Law Society: seeking views before review of accounts rules [1]

Law Society: seeking views before review of accounts rules

Solicitors are being asked by the Law Society whether separate client accounts should be abolished, as part of a consultation [2] on the accounts rules.

The society said it “could be argued that given the billions of pounds of client money that is held by practitioners and the comparatively small amount that is misused, the requirement to hold client money in a separate account is unnecessary”.

Chancery Lane said the Solicitors Regulation Authority (SRA) position on regulation, “in line with government policy”, was that “if it is not possible to provide evidence to suggest that there is a sufficient rationale for keeping a requirement, it should be removed”.

However, the society pointed out that removing client accounts “may increase opportunities for the misappropriation of client money” and make it easier for solicitors in financial difficulty to borrow client money and remain undetected.

“Some solicitors already experience difficulties keeping proper client account records when the funds are held in a separate account – it would be even more difficult to maintain records without a client account.

“It may also increase the burden of record keeping. It is likely that reconciliations of all office transactions as well as client transactions will be mandatory if funds are mixed.
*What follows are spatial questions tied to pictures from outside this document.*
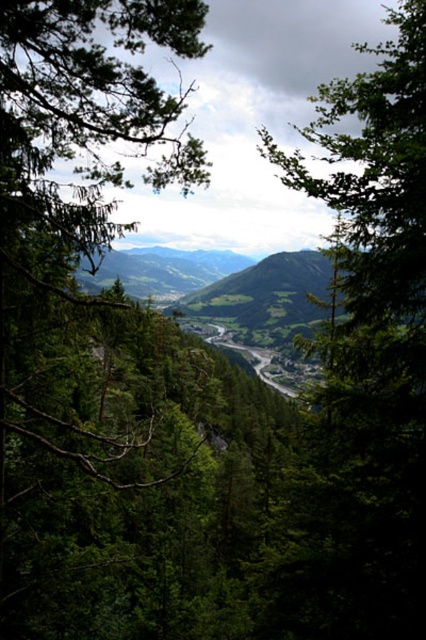
Is green leafy tree at center to the right of green leafy tree at left from the viewer's perspective?

Correct, you'll find green leafy tree at center to the right of green leafy tree at left.

Does green leafy tree at center have a larger size compared to green leafy tree at left?

Indeed, green leafy tree at center has a larger size compared to green leafy tree at left.

Does point (420, 179) come closer to viewer compared to point (138, 24)?

Yes, point (420, 179) is closer to viewer.

At what (x,y) coordinates should I click in order to perform the action: click on green leafy tree at center. Please return your answer as a coordinate pair (x, y). The image size is (426, 640). Looking at the image, I should click on (362, 365).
If this option were adopted, it is likely that practitioners would require some comprehensive retraining.”

Along with abolishing the need for separate accounts, the society said this option would involve simplifying and cutting the size of the accounts rules.
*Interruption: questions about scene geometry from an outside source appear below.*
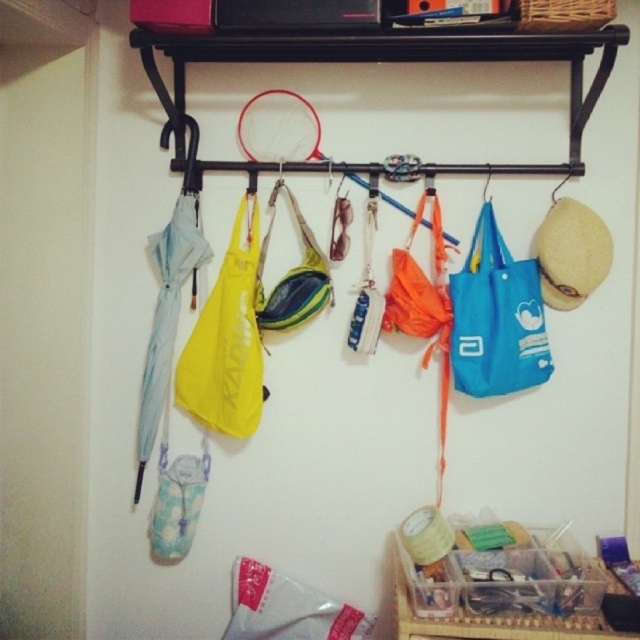
Can you confirm if blue fabric bag at center-right is positioned to the left of yellow fabric pouch at center?

No, blue fabric bag at center-right is not to the left of yellow fabric pouch at center.

Who is shorter, blue fabric bag at center-right or yellow fabric pouch at center?

yellow fabric pouch at center

In the scene shown: Who is more distant from viewer, (488,200) or (285,189)?

The point (285,189) is behind.

What are the coordinates of `blue fabric bag at center-right` in the screenshot? It's located at pos(497,317).

Which of these two, blue fabric bag at center-right or yellow fabric bag at center, stands shorter?

blue fabric bag at center-right is shorter.

You are a GUI agent. You are given a task and a screenshot of the screen. Output one action in this format:
    pyautogui.click(x=<x>, y=<y>)
    Task: Click on the blue fabric bag at center-right
    The image size is (640, 640).
    Given the screenshot: What is the action you would take?
    pyautogui.click(x=497, y=317)

Locate an element on the screen. The image size is (640, 640). blue fabric bag at center-right is located at coordinates (497, 317).

Does point (250, 365) come farther from viewer compared to point (294, 314)?

Yes, point (250, 365) is farther from viewer.

Is yellow fabric bag at center smaller than yellow fabric pouch at center?

Incorrect, yellow fabric bag at center is not smaller in size than yellow fabric pouch at center.

Between point (241, 298) and point (257, 312), which one is positioned in front?

Positioned in front is point (241, 298).

Find the location of `yellow fabric bag at center`. yellow fabric bag at center is located at coordinates (227, 339).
The society outlined five other options for the future of client accounts, to gauge the opinion of solicitors in the run-up to the SRA’s review of the accounts rules, due this spring. These included retaining the current rules and simply removing the rule which puts responsibility on compliance officers for finance and administration (COFAs).
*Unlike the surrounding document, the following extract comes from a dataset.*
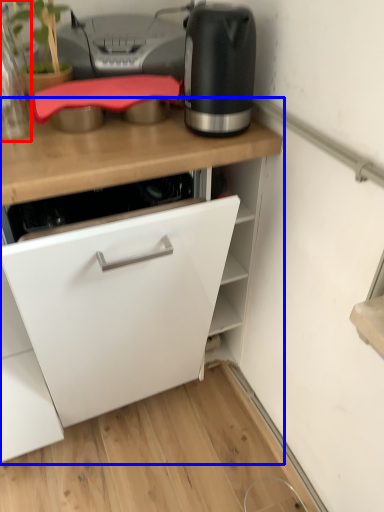
Question: Among these objects, which one is nearest to the camera, kitchen appliance (highlighted by a red box) or cabinetry (highlighted by a blue box)?

Choices:
 (A) kitchen appliance
 (B) cabinetry

Answer: (B)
The society said the obligation already rested with the compliance officer for legal practice (COLP) and the firm’s managers to follow the rules.

“It is open to the COLP to delegate elements of financial control and reporting to the COFA while retaining primary responsibility. A separate onus on the COFA is unnecessary. However, it may be argued that placing requirements on non-solicitors encourages good behaviour throughout the firm.”

A further option cited by the Law Society would be to replace the existing rules with a “less prescriptive” approach based on the overseas accounts rules and closer to that of the American Bar Association.

Another would be to simplify and reduce the size of the accounts rules, but keep the requirement for separate client accounts.

The final option would be to adopt a de minimis approach, disapplying certain rules to firms which only used client accounts sparingly.

The society said it would use the views of the profession as a starting point to develop its policy position, and so was not recommending any option at this stage.

The SRA decided last autumn to postpone the introduction of third-party managed accounts [3] as an alternative to traditional client accounts, and include the issue in its review of the accounts rules this year.